Search code examples
sphinx

Configure Sphinx to handle space as possible words separator


Suppose I have a text Foo Bar Baz-Qux. How can I configure Sphinx's indexer so Sphinx be able to find match for any of given strings?

Foo Bar Baz-Qux
Foo BazQux Bar
Baz Qux Foo Bar

Currently I've a dash symbol as value of ignore_chars setting, and Sphinx gives me result for first two queries but not for third.

Please note that solution must be general and not rely on particular words from example or on their relevant order.

Thanks!


Solution

  • I have found a solution (or a workaround): use of regexp_filter.

    So Sphinx index config looks now like this:

    ...
    ignore_chars = -
    regexp_filter = \b([\w\d]+)-([\w\d]+)\b => \1\2 \1 \2
    ...
    

    So right before Sphinx will put text into its index it will split all dash-containing words into two forms: first one where dash is simply removed and second where dash replaced with a space. At the moment of index creation three words of text "Foo-Bar" will be indexed: "FooBar", "Foo" and "Bar". This lets me to search with any of the following queries: "Foo-Bar" (dash will be removed since it is in ignore_chars list), "FooBar" (this words is in the index) and "Foo Bar" (both words are in the index).

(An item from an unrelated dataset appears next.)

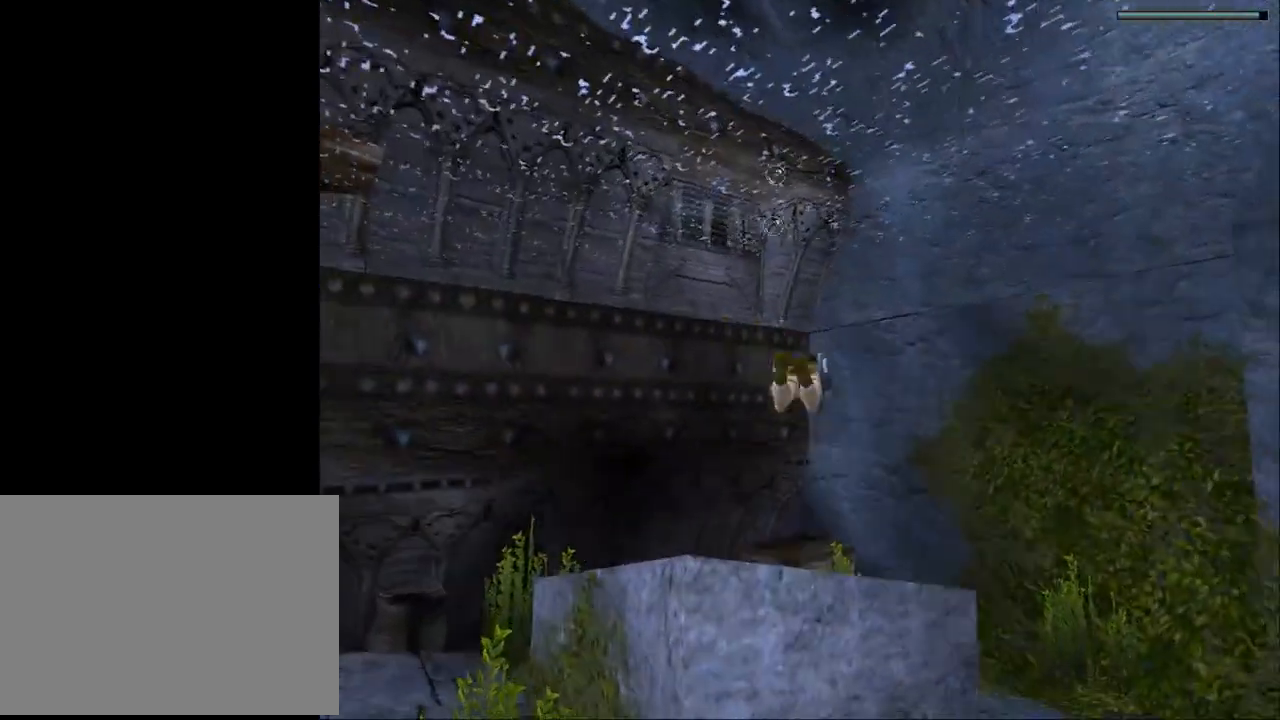
{"buttons": ["SQUARE"], "events": [[200, "DPAD_LEFT", "down"], [500, "DPAD_LEFT", "up"]]}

    The main problem here is that you cannot use exact phase match for both types of the queries at same time. I. e. if you search for "Bar BazQux" or "Bar Baz-Qux" you'll get a result. But for "Bar Baz Qux" you will get nothing. In my specific case it is not a issue, but for any who want to use this approach - I've warned you.

    If you know better way to do this thing, or this workaround has some disadvantages that I have missed, please let me know.


    Another possible solution is using of trigrams as shown here. This way also helps with possible user's mistakes but more difficult to implement.